* WORK INSTRUCTIONS
Retype the lines from the one containing "Bize Ulaşın" up to and including the one containing "dirigió a Estados", leaving the pictures out of your answer.

SUPPLIED ENTRIES section start

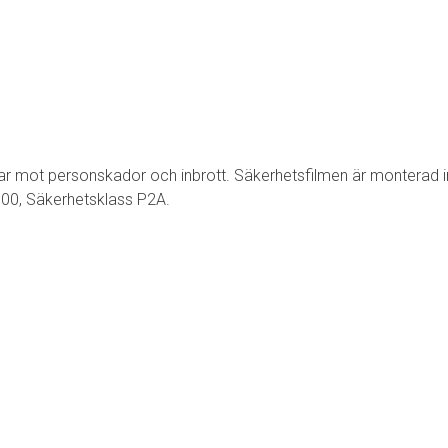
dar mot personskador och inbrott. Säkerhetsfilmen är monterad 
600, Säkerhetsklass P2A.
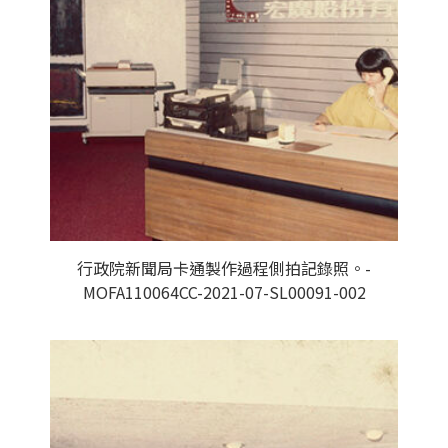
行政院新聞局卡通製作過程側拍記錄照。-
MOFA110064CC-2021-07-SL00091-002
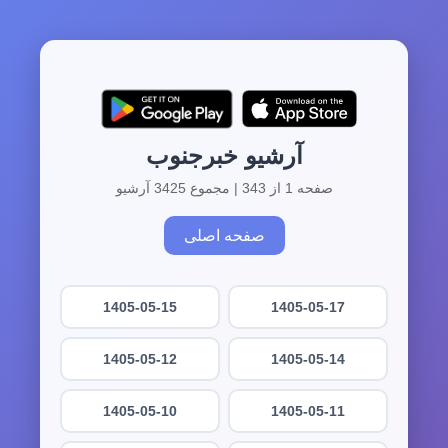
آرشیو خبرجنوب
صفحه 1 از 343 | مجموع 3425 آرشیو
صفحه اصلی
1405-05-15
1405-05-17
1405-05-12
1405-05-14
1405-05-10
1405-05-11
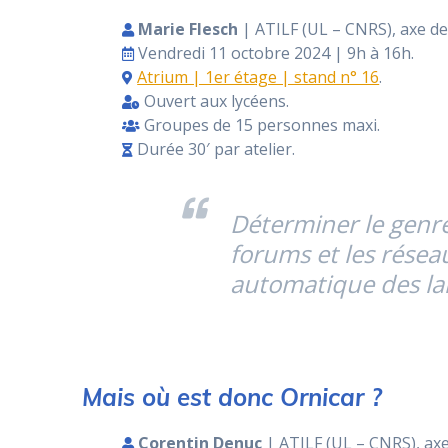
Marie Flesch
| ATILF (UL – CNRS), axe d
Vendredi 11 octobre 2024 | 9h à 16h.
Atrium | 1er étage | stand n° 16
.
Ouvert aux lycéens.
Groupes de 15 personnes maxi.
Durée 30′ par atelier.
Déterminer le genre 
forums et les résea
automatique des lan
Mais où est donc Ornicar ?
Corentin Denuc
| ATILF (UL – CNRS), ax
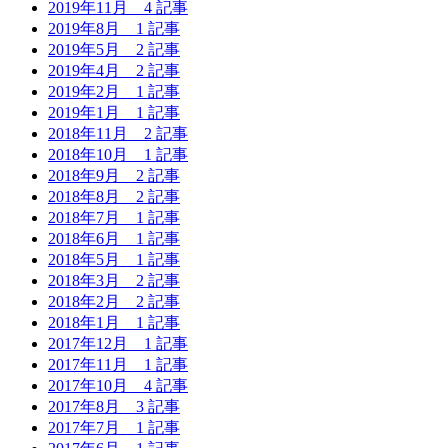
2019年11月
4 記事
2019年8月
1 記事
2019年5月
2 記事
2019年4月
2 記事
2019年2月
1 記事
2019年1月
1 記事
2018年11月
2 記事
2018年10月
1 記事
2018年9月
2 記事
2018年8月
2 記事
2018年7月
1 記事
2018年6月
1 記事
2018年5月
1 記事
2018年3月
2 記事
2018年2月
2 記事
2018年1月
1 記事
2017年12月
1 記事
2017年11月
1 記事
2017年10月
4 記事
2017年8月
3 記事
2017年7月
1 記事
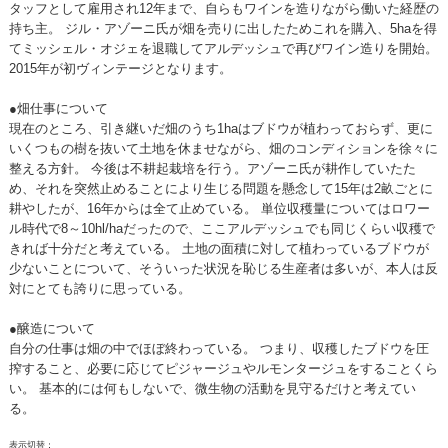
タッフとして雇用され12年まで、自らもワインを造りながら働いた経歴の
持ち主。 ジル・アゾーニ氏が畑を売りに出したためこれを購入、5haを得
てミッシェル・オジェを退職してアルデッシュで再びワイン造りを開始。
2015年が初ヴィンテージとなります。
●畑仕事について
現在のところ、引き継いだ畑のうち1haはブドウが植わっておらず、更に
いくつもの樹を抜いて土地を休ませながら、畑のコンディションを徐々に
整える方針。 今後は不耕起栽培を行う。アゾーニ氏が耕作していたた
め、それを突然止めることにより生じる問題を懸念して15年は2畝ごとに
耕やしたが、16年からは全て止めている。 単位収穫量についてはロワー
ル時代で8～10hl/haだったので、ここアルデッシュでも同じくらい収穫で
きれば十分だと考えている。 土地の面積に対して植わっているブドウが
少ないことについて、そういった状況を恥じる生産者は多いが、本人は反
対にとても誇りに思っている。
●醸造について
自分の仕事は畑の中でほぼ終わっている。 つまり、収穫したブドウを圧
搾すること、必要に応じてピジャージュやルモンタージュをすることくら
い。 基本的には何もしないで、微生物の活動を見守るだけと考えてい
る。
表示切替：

SUPPLIED ENTRIES section end
SUPPLIED ENTRIES section start

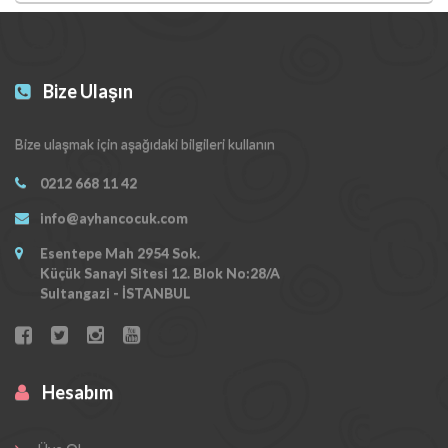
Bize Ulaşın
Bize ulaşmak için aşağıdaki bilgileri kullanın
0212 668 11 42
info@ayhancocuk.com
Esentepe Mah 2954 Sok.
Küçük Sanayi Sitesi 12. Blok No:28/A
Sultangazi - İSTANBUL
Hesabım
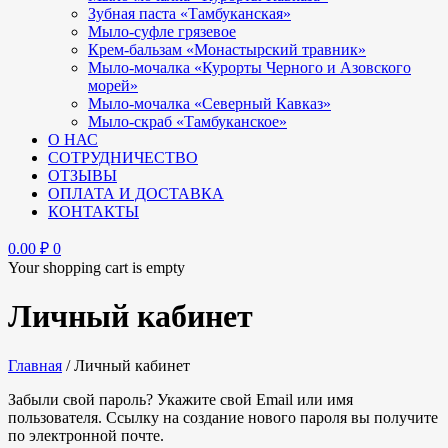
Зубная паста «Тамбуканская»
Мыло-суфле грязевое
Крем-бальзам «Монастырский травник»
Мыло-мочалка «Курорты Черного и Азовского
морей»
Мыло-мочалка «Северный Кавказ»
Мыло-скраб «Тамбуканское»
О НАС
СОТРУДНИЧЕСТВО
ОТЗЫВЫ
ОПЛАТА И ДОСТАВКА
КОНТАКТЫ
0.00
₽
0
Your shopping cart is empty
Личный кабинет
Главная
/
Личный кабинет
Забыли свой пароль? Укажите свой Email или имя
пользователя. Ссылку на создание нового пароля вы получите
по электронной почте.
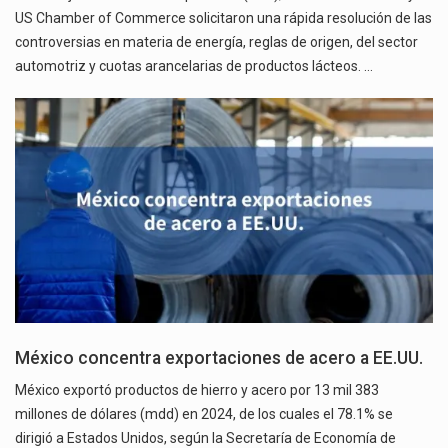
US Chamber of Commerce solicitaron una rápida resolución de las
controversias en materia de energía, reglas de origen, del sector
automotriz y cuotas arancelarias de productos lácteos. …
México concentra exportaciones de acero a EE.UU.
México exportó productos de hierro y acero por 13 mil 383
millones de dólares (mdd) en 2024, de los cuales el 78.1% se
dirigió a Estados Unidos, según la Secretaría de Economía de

SUPPLIED ENTRIES section end

* EXERCISE RESPONSE
Bize Ulaşın
Bize ulaşmak için aşağıdaki bilgileri kullanın
0212 668 11 42
info@ayhancocuk.com
Esentepe Mah 2954 Sok.
Küçük Sanayi Sitesi 12. Blok No:28/A
Sultangazi - İSTANBUL
Hesabım
Зубная паста «Тамбуканская»
Мыло-суфле грязевое
Крем-бальзам «Монастырский травник»
Мыло-мочалка «Курорты Черного и Азовского
морей»
Мыло-мочалка «Северный Кавказ»
Мыло-скраб «Тамбуканское»
О НАС
СОТРУДНИЧЕСТВО
ОТЗЫВЫ
ОПЛАТА И ДОСТАВКА
КОНТАКТЫ
0.00
₽
0
Your shopping cart is empty
Личный кабинет
Главная
/
Личный кабинет
Забыли свой пароль? Укажите свой Email или имя
пользователя. Ссылку на создание нового пароля вы получите
по электронной почте.
US Chamber of Commerce solicitaron una rápida resolución de las
controversias en materia de energía, reglas de origen, del sector
automotriz y cuotas arancelarias de productos lácteos. …
México concentra exportaciones de acero a EE.UU.
México exportó productos de hierro y acero por 13 mil 383
millones de dólares (mdd) en 2024, de los cuales el 78.1% se
dirigió a Estados Unidos, según la Secretaría de Economía de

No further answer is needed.